A: It’s a little early for many robust studies on convalescent plasma therapy to have been completed and reported on for COVID-19, however there are promising data published on a very small pilot study of 10 severe patients.
The authors of this peer-reviewed study show that one dose of convalescent plasma was well-tolerated (i.e. safe) and led to the rapid improvement of clinical symptoms in these patients after 3 days, and disappearance of detectable levels of virus at 7 days after dosing. There are limitations reported with this study – not least the very small sample size – but it’s certainly very promising early data. There are a large number of similar trials on-going in various hospitals around the world, so it’s definitely one to watch.
Q: Are there individual genetic differences that might hamper the efficacy of these treatments?
A: We don’t yet understand why it is that the same virus in one patient can produce mild symptoms, versus acute respiratory failure in someone else – even once any known underlying disease or age factor is taken into account. Ultimately there may be genetic or even environmental factors found to be linked to disease severity, and these may also influence how effective any one treatment is against it, but this research is all at an early stage.
Q: Do we currently use this strategy against other diseases?
A: Convalescent plasma treatment has been used for many years to successfully treat a wide range of viral infections, including Severe Acute Respiratory Syndrome (SARs), Middle-Eastern Respiratory Syndrome (MERs) and Ebola epidemics.
Q: Are there limitations to this type of plasma therapy? If so, are there other ways that antibodies can be generated that might offer hope against covid-19?
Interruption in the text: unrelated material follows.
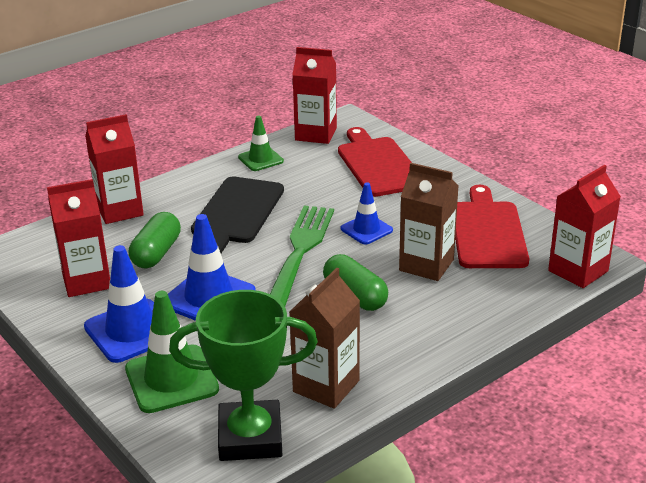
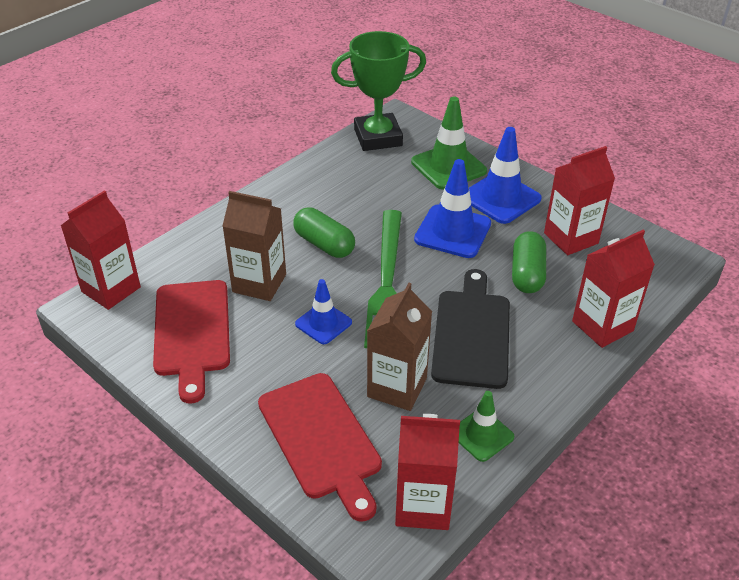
camera: 170 degrees right, 10 degrees up
(326, 386) = (334, 171): brown carton -> brown carton (397, 387)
A: One limitation with convalescent plasma therapy is getting hold of enough plasma from recovered patients to offer it widely as a treatment. Another limitation is the consistency in antibody titers and consistency of viral neutralization activity in plasma between donors. Both these limitations can be overcome through recombinant antibody engineering and manufacturing approaches.
Antibodies can be individually isolated and characterized from specific antibody expressing cells (B-cells) isolated from recovered patients – or identified through other antibody isolation methods such as phage display or mouse immunization. These can then be produced and characterized in a laboratory before being manufactured at an industrial scale.
This removes plasma donation as a bottle-neck and also allows for the antibodies to be carefully formulated and then dosed at optimal concentrations to achieve the best results.
Q: How are the antibodies chosen for these novel drugs?
A: Any one patient will produce many different antibodies to COVID-19 but not all of them will be neutralizing. By use of next generation sequencing and high-throughput screening methods, the entire repertoire of antibody responses from many different recovered patients can be explored, and only the best antibodies taken forward for further study and ultimately treatment.
These recombinant antibodies can be delivered individually, or combined into cocktails of multiple antibodies. The main thing is that each antibody dosed is at a very specific and tightly controlled concentration for maximum effect.
Q: Are there currently any strategies to give at-risk individuals infusions of antibodies as a preventive measure in case of exposure?
A: In theory, the same antibodies that can be given as a treatment could also be optimized for prophylaxis – to prevent viral infection in high-risk individuals. This may be a useful alternative to vaccination, in those individuals who may not be able to mount a very effective immune response. There are prophylactic antibodies against a number of viruses already on the market (for example Synagis ™ for prophylactic protection against Respiratory Syncytial Virus in high risk infants), which gives hope that the same may one day be true for COVID-19.
Antibody expert Katherine Vousden joined Charles River in early 2020 as a Science Director for Discovery, where she is leading the integration of large molecule projects. She was most recently an Associate Director at AstraZeneca within the Department of Antibody Discovery and Protein Engineering.